I realize, incidentally, that this man had $700 million back in August and will be lucky to reach Easter with $200 million while the rest of us worry that we won't be able to afford needles next year, let alone trees. And I certainly hope things get better not worse. I'm not advocating penury as a solution to a slump. My view of voluntary poverty is that it's fine provided it's voluntary. All I'm saying is that there's something very peculiar about the way we frame public policy questions and this peculiarity risks extending deep into our personal lives.
Consider this throwaway line from a recent Fraser Institute book on taxation: "Economic growth is a widely used indicator of an economy's health. It is measured by the annual percentage change in a nation's gross domestic product (GDP)." I cite it not because I think the Fraser Institute folks are weirdos but because whatever their sharpest critics might find to dispute in this book, they'd get to the substance used for the binding before picking on this line. Why?
I'm not against wealth and gadgets and should confess up front that I currently own the coolest car, and phone, I've ever had. My current vehicle is cooler than all the other cars I ever owned put together. So is my phone, now that I come to think of it. And my laptop.
If gains in wealth bought as much happiness as you'd expect then people in the Middle Ages should all have been so miserable they'd have committed suicide if anyone had rope.
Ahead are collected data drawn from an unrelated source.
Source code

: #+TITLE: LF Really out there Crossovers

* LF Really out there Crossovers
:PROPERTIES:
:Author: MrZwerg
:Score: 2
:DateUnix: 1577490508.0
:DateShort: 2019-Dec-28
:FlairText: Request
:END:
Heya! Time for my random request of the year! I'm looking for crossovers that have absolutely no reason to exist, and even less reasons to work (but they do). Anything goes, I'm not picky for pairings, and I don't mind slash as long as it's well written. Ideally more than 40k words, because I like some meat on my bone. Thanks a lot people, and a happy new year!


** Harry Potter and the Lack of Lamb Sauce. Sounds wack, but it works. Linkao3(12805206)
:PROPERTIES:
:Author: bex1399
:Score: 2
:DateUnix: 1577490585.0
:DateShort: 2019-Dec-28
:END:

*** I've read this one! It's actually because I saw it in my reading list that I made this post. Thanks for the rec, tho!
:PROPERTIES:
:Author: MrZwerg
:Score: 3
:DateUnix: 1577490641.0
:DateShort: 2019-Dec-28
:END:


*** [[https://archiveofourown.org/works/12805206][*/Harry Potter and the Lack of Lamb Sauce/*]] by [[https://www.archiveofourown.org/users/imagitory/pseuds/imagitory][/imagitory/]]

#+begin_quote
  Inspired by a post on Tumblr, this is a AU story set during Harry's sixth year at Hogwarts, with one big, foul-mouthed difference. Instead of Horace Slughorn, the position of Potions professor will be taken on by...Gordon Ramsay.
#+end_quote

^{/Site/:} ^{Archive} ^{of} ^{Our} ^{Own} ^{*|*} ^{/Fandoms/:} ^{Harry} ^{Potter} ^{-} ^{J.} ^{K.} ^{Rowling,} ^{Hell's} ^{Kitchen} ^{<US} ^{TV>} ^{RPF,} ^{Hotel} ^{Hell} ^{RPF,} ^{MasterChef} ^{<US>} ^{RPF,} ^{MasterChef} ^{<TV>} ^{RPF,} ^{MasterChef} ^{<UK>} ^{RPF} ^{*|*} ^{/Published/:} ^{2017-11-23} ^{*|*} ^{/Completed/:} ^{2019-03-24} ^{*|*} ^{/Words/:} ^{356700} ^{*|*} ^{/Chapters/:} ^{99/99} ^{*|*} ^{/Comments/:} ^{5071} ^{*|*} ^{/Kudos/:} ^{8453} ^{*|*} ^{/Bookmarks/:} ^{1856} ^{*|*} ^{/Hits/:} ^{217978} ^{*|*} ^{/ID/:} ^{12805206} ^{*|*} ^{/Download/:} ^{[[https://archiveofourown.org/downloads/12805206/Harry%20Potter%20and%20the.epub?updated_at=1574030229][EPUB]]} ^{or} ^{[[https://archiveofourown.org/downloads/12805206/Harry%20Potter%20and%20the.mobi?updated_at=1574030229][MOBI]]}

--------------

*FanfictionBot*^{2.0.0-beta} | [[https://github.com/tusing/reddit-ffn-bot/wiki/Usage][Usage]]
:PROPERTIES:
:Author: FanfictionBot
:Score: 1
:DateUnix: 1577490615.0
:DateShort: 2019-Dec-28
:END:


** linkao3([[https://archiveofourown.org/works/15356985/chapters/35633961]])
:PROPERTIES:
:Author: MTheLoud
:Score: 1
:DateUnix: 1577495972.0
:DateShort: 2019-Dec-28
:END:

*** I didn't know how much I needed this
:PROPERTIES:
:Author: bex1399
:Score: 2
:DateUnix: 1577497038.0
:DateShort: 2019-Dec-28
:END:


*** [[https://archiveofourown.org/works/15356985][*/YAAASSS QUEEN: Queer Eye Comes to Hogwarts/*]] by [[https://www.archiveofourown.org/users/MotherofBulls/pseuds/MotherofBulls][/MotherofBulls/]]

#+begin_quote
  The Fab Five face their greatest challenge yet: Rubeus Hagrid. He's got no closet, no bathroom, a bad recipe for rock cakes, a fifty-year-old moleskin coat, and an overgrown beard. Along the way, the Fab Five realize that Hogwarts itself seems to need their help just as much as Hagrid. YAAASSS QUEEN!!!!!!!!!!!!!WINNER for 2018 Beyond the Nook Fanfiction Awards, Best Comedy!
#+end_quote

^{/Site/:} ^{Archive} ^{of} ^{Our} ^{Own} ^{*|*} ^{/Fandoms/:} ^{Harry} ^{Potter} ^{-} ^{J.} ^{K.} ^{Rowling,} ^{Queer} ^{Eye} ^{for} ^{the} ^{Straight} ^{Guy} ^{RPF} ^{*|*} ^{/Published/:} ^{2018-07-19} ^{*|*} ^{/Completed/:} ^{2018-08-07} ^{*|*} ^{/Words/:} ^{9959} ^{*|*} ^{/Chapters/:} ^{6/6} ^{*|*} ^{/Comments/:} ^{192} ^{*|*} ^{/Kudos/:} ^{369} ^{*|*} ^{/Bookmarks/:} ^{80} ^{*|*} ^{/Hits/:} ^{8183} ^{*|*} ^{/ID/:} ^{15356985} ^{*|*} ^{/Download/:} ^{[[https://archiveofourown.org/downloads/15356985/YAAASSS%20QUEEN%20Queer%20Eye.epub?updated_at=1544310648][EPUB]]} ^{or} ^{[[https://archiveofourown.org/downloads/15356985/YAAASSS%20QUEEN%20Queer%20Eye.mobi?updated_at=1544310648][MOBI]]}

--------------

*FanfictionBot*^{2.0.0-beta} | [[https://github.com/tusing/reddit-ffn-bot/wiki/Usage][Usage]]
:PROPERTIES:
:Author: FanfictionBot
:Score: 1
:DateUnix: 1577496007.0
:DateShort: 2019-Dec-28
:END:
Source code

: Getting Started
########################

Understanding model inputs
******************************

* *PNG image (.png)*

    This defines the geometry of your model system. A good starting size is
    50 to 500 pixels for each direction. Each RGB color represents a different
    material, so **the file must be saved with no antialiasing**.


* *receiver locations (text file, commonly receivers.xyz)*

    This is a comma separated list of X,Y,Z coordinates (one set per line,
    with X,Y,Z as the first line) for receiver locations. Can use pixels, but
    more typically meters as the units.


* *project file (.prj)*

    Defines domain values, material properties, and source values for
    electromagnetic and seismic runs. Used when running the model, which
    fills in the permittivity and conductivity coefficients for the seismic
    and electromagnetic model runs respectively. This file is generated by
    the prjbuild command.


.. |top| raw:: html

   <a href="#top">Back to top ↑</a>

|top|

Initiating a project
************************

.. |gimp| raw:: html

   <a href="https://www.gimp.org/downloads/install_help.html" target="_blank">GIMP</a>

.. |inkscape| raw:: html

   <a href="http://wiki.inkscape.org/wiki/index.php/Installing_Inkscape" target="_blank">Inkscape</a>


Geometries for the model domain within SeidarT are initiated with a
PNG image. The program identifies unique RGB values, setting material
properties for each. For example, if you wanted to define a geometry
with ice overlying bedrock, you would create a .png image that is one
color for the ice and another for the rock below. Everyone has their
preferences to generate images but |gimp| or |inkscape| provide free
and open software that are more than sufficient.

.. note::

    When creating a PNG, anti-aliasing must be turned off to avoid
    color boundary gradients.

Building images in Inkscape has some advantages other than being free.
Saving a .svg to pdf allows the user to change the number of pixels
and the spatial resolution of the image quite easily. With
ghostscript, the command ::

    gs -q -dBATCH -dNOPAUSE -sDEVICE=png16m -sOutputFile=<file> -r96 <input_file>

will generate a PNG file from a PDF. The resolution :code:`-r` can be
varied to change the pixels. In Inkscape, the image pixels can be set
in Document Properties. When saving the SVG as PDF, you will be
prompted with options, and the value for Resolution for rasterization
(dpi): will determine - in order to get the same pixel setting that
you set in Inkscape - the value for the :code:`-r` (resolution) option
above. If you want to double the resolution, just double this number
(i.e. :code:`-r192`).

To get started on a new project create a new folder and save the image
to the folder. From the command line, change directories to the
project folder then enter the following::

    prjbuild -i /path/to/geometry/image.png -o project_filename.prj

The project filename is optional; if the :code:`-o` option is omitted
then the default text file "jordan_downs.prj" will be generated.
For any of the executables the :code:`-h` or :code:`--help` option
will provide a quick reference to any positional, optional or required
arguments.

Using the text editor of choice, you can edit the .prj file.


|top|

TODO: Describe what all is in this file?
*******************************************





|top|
But if money could buy happiness it should have by now. King Henri IV of France supposedly said he hoped to see the day when every peasant had a chicken in the pot on Sunday. Fine. They do. What is the aspiration nowadays that requires us not simply to preserve what we have but to keep stuffing fowl into the pot until it bursts?
There is a legitimate national security impulse to have more and better stuff than your enemies. And dynamic growth will probably bring medical advances that matter enormously to those they affect. But not, surely, quality of life elsewhere. Must every book we get for Christmas be bound in Corinthian leather? Do we need cell phones that let us levitate and beam holographs to distant planets? When is enough enough? And if the answer is never, then what good is more?
I can see important arguments for preserving the way of life we now have, so that as people move through the cycle of establishing themselves, accumulating wealth, having families and eventually downsizing as they age, they can capture their special moments with a 2-megapixel cell phone shot rather than daubing them on a cave wall in France with a sheep's foot dipped in gunk. But we have that now. So why does everyone think we must always have more?
Possibly because public authorities have burdened us with an array of social programs whose incentives are as perverse as their financing is unsound, so our only hope is to outgrow our own stupidity and they do not want to focus discussion on the matter and we don't want to either. I'm just saying.
Or maybe everyone is convinced that a free market economy must either expand or die. But I've never seen this case coherently argued and Adam Smith didn't believe it so it's a bit weird that even people who hate him now seem to.
When you get right down to it, how much turkey can a man eat?